Anche Georgia e Moldavia hanno firmato ieri gli Accordi di associazione e il Deep and Comprehensive Free Trade Agreement (Dcfta), un’intesa sul libero scambio, con l’Ue. Il passaggio era scontato, ma la rapidità con cui Bruxelles sta cercando di agganciare Kiev alla sua orbita ha accelerato anche il percorso delle due ex repubbliche sovietiche. Al vertice della Eastern Partnership, tenutosi a Vilnius a novembre, Tbilisi e Chisinau avevano «parafato» gli accordi.

Era stata sancita soltanto la volontà di renderli efficaci, al momento opportuno. L’Ucraina, invece, li aveva rifiutati. Fu la scintilla che fece esplodere la protesta contro Yanukovich. Il resto è storia nota: protesta, rivoluzione, conflitto civile e confronto serrato tra Russia e Ue. Con quest’ultima che ha inclinato il piano al punto da permettere a Kiev di agguantare l’obiettivo dell’associazione più sulla base di ragioni politiche che di prontezza normativa. Georgia e Moldavia non potevano rimaner indietro.

Gli accordi offrono a Tbilisi e Chisinau la possibilità di esportare in Europa i propri prodotti, con progressiva riduzione dei dazi. Parallelamente ne aprono i mercati alle merci comunitarie, sebbene molto gradualmente. La pressione dell’export europeo potrebbe danneggiare alcuni settori, specie l’alimentare. I protocolli appena vergati toccano altre questioni tecniche. Ma il vero punto è che si va creando una saldatura tra i destini di Kiev, Tbilisi e Chisinau. Questo non significa che ci sarà un assorbimento nelle strutture europee.

L’adesione è attualmente una chimera. Eppure s’è tracciata una linea. Da una parte l’Europa ha fatto capire che non intende battere in ritirata, nell’ex spazio sovietico. Dall’altra Georgia e Moldavia, alla stregua dell’Ucraina, hanno espresso la volontà di approfondire il rapporto con Bruxelles.

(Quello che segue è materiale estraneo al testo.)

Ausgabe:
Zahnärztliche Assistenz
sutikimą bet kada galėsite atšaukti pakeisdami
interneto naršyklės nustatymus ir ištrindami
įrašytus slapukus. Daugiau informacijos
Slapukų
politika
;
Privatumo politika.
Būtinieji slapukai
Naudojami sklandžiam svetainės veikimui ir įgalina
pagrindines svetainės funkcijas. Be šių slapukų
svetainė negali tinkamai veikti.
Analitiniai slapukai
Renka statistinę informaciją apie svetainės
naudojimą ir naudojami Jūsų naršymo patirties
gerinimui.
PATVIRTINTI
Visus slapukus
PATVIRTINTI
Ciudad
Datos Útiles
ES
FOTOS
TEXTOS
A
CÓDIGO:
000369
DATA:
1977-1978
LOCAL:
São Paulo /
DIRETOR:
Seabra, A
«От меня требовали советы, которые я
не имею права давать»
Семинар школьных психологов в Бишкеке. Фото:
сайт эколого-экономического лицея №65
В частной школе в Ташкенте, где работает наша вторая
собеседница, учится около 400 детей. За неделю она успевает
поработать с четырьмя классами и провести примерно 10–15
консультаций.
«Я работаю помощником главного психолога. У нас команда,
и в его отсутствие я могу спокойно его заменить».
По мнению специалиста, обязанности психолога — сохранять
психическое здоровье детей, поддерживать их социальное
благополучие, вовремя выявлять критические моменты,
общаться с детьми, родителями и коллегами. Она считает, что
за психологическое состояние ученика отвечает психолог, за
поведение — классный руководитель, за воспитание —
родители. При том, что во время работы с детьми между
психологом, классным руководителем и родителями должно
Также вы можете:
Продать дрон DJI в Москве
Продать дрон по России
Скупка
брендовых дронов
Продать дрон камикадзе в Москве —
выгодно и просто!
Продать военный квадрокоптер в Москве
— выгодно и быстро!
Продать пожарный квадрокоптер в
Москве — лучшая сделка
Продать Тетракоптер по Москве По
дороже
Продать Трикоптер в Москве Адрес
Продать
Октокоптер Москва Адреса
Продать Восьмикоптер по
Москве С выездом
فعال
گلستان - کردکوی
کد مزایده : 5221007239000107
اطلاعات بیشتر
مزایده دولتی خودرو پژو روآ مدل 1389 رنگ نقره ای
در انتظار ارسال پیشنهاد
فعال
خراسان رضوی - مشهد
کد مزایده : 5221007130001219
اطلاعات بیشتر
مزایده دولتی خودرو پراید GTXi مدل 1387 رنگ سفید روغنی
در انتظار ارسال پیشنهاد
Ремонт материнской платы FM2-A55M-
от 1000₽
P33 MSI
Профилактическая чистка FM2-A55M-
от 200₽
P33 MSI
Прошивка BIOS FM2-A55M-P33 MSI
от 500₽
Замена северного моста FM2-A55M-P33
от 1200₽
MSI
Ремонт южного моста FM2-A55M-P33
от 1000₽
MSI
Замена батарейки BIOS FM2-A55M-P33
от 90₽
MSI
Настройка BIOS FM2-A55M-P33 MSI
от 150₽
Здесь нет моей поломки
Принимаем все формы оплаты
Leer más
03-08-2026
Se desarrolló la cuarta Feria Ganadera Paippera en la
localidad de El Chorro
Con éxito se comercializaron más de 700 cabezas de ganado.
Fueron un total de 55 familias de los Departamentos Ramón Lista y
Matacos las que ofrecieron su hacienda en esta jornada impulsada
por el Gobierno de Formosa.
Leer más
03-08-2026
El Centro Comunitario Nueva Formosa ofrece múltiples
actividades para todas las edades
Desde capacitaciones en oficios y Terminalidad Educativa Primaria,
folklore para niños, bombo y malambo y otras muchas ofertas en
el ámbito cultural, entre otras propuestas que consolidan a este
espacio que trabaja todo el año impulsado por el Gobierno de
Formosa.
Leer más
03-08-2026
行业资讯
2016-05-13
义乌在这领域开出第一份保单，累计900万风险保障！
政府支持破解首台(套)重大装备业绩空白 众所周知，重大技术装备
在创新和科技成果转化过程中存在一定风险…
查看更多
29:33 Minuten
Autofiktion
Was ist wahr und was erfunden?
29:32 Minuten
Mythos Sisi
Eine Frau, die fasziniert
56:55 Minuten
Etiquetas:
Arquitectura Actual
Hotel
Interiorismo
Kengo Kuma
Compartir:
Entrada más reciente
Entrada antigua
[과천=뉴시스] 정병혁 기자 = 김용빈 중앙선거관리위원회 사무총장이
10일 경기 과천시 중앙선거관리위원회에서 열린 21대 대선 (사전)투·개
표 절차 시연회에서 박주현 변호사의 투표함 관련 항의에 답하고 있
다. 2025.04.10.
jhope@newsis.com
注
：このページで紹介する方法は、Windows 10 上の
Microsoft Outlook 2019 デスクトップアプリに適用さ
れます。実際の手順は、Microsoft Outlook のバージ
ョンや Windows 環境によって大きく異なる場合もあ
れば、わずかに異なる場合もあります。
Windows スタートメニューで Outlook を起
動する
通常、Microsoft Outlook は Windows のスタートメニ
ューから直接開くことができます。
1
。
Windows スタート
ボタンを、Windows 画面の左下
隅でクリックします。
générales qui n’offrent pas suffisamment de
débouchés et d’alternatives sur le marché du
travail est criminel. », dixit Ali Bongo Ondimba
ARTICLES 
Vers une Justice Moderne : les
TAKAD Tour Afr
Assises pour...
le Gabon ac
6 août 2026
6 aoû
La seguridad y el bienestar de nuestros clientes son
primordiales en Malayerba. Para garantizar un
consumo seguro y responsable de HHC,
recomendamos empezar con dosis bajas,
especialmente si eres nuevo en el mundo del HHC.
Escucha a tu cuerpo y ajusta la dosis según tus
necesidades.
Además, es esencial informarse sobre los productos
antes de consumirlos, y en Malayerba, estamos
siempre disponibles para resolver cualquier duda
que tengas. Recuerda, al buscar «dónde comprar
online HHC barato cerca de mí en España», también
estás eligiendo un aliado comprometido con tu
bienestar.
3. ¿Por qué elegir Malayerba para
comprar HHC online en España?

Come reagirà Mosca? Georgia e Moldavia, dal punto di vista della Russia, non hanno la valenza strategica dell’Ucraina. Ma non si può escludere che scattino contromisure, dato che Mosca percepisce gli Accordi di associazione come incompatibili con l’area di libero scambio che, con la sua regia, sta prendendo forma nell’arco post-sovietico.

Il Cremlino ha diverse leve da azionare. Una è l’energia. La Moldavia è fortemente dipendente dalla forniture russe. Una contrazione dei flussi potrebbe metterla all’angolo. La Georgia, invece, importa poco dalla Russia. Il fabbisogno è garantito dal vicino Azerbaigian. Mosca può comunque metterla in difficoltà manovrando le pedine dell’Abkhazia e dell’Ossezia del sud, le ex province ribelli georgiane rese indipendenti da Mosca con il conflitto del 2008. Una Georgia instabile, tra l’altro, complica i piani energetici occidentali. La repubblica caucasica la cerniera che assicura il transito del petrolio azero verso la Turchia. Le contese territoriali influiscono anche sulla tenuta della Moldavia, la cui entità separatista, la Transnistria, è controllata da Mosca.

A questo s’aggiungono le pulsioni della Gagauzia, regione di fede ortodossa e lingua turcomanna, che nei mesi scorsi s’è espressa per via referendaria contro la firma degli Accordi di associazione e libero scambio tra Chisinau e Bruxelles.

Infine il commercio. L’economia di Moldavia e Georgia, soprattutto la seconda, è legata agli scambi con la Russia. Mosca può imporre sanzioni e restrizioni. Lo ha già fatto con i vini, pezzi pregiati dell’export di entrambi i paesi.
Quelli georgiani sono tornati a circolare sul mercato russo l’anno scorso, dopo un’assenza di cinque anni. Su quelli moldavi è stato applicato l’embargo a novembre.